Records supplied:

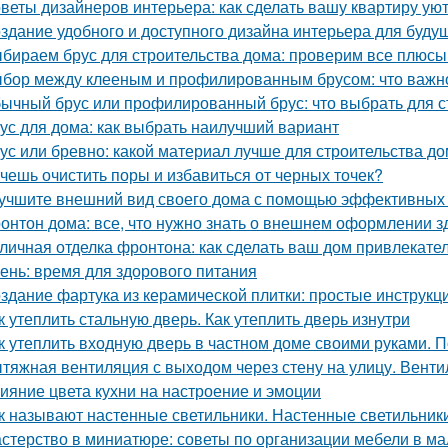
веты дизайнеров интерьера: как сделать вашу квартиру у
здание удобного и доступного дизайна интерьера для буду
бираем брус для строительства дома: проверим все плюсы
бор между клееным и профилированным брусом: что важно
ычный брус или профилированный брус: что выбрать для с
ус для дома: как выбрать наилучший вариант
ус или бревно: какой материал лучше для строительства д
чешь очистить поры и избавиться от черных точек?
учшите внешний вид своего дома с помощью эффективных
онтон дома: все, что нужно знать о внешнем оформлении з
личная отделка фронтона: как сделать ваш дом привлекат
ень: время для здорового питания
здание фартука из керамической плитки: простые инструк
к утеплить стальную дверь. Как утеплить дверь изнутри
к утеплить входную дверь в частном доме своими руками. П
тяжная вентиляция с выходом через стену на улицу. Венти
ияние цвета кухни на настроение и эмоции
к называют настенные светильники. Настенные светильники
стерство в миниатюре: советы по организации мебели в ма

---

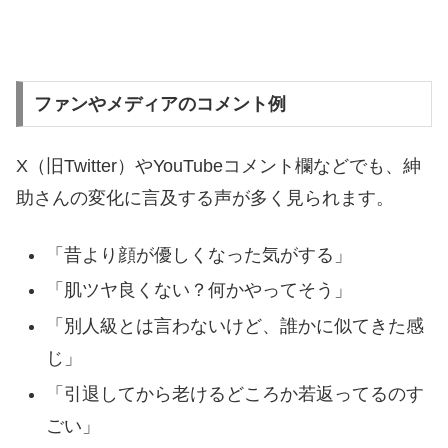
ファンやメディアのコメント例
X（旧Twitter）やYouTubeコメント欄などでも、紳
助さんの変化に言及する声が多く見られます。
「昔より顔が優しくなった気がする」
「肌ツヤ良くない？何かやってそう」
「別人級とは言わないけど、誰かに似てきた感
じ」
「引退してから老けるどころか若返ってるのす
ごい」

Required action:
Rewrite the lines from the line with "веты дизайнеров интерьера: как" to the line with "ус для дома: как выбрать наилучший вариант", putting "комнату" in place of "квартиру" and leaving everything else unchanged.

Reply:
веты дизайнеров интерьера: как сделать вашу комнату у
здание удобного и доступного дизайна интерьера для буду
бираем брус для строительства дома: проверим все плюсы
бор между клееным и профилированным брусом: что важно
ычный брус или профилированный брус: что выбрать для с
ус для дома: как выбрать наилучший вариант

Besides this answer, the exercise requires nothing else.